▸ **Activité 1**: Dans le texte sur les affrontements de Bunagana, recopiez, s'il vous plaît, le passage allant de "Une accalmie s’observe" jusqu'à "environs de Jomba/Bugusa.", en renommant "localités" en "villages".
▸ **Activité 2**: Condensez le paragraphe du texte sur les affrontements de Bunagana qui commence par "Des sources locales" sans perdre ses faits principaux.

▸ **Texte affiché**:
§ §

Une accalmie s’observe ce jeudi 31 mars 2022 à Bunagana et Tshengerero car renseigne- t-on que les éléments du M23 se sont retirés de ces localités et pourraient être dans les environs de Jomba/Bugusa.

Des sources locales ont renseigné aussi que ces affrontements ont engendré un impact négatif sur toutes les activités économiques et humanitaires à Tshengerero et Bunagana. Ce qui s’explique par l’arrêt strict et immédiat des activités économiques et humanitaires dans ces deux lieux attaqués. Les acteurs humanitaires ont, soit suspendu leurs activités, soit délocalisé leur personnel.

§ §

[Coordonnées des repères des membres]

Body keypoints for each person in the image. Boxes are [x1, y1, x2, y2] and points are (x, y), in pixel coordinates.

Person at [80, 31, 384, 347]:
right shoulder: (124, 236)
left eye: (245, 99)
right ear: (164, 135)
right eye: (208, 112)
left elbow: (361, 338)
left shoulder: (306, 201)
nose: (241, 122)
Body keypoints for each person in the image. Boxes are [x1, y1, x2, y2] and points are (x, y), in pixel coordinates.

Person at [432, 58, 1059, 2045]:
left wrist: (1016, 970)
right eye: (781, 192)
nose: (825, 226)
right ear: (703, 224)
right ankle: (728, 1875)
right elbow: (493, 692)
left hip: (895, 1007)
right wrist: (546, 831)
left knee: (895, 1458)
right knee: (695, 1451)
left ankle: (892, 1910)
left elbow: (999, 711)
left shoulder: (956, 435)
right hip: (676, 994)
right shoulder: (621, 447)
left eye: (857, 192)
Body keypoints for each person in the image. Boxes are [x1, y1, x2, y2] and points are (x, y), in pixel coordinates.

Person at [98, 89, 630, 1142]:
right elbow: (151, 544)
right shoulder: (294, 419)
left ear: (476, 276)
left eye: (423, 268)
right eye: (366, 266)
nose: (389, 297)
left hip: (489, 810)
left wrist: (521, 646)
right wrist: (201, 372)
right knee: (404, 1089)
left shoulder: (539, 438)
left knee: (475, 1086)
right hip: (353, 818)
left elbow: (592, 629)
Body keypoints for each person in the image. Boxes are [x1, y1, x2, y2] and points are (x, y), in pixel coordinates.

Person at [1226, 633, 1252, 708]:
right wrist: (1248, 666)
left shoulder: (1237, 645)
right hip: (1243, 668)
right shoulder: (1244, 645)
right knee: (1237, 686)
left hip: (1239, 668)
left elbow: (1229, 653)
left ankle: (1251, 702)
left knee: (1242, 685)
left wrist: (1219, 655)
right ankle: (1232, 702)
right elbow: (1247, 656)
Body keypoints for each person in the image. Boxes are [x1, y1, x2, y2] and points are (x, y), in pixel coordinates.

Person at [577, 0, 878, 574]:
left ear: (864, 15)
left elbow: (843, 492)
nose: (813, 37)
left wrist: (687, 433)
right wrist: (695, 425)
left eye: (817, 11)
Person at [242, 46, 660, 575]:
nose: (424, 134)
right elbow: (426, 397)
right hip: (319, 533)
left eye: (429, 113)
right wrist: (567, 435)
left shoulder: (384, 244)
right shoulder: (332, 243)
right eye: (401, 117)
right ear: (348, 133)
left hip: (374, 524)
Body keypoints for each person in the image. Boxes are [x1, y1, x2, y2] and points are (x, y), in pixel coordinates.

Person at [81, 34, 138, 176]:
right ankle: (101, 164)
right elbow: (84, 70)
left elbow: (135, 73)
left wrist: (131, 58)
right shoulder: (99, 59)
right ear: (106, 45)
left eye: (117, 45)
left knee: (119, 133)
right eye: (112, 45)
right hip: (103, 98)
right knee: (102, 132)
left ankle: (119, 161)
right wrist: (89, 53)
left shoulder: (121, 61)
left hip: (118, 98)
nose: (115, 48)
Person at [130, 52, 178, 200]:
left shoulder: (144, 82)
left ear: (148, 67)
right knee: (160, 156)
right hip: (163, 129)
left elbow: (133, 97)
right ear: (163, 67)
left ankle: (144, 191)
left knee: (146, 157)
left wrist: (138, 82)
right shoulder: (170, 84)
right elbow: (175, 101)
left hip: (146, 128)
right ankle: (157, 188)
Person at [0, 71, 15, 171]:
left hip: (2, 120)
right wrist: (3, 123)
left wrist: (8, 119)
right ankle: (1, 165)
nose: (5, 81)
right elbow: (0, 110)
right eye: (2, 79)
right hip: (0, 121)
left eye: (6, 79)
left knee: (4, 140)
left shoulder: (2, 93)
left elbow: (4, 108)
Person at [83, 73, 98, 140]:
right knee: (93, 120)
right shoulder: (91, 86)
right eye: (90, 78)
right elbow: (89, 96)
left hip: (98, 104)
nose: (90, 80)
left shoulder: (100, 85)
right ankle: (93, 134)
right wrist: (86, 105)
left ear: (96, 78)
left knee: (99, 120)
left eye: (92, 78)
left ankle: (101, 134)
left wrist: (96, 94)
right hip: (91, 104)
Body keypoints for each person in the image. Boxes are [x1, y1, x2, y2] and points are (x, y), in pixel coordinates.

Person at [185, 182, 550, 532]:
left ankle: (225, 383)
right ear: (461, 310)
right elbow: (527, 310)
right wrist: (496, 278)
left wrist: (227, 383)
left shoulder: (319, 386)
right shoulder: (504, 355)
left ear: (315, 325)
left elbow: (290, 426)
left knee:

§ §

▸ **Résultat 1**:
Une accalmie s’observe ce jeudi 31 mars 2022 à Bunagana et Tshengerero car renseigne- t-on que les éléments du M23 se sont retirés de ces villages et pourraient être dans les environs de Jomba/Bugusa.

▸ **Résultat 2**: Selon des sources locales, les affrontements ont entraîné l'arrêt strict et immédiat des activités économiques et humanitaires à Tshengerero et à Bunagana. Les acteurs humanitaires ont suspendu leurs activités ou délocalisé leur personnel.